Exercise goal: Repeat every entry exactly. Leave nothing out.

──────── Exercise data ────────

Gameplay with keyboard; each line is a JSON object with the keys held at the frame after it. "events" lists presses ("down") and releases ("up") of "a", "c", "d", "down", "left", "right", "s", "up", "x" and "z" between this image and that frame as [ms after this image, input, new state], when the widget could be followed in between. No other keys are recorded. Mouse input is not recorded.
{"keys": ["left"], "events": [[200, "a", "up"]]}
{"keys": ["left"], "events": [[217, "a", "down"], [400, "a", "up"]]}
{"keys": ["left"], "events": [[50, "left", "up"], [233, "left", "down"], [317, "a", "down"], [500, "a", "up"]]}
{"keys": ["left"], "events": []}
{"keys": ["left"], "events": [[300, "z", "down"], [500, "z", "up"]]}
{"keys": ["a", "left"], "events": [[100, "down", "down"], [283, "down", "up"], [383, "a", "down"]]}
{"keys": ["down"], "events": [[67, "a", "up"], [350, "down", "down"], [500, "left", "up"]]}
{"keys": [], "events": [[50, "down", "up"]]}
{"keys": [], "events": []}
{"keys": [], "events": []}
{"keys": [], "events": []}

────────

Reply:
Gameplay with keyboard; each line is a JSON object with the keys held at the frame after it. "events" lists presses ("down") and releases ("up") of "a", "c", "d", "down", "left", "right", "s", "up", "x" and "z" between this image and that frame as [ms after this image, input, new state], when the widget could be followed in between. No other keys are recorded. Mouse input is not recorded.
{"keys": ["left"], "events": [[200, "a", "up"]]}
{"keys": ["left"], "events": [[217, "a", "down"], [400, "a", "up"]]}
{"keys": ["left"], "events": [[50, "left", "up"], [233, "left", "down"], [317, "a", "down"], [500, "a", "up"]]}
{"keys": ["left"], "events": []}
{"keys": ["left"], "events": [[300, "z", "down"], [500, "z", "up"]]}
{"keys": ["a", "left"], "events": [[100, "down", "down"], [283, "down", "up"], [383, "a", "down"]]}
{"keys": ["down"], "events": [[67, "a", "up"], [350, "down", "down"], [500, "left", "up"]]}
{"keys": [], "events": [[50, "down", "up"]]}
{"keys": [], "events": []}
{"keys": [], "events": []}
{"keys": [], "events": []}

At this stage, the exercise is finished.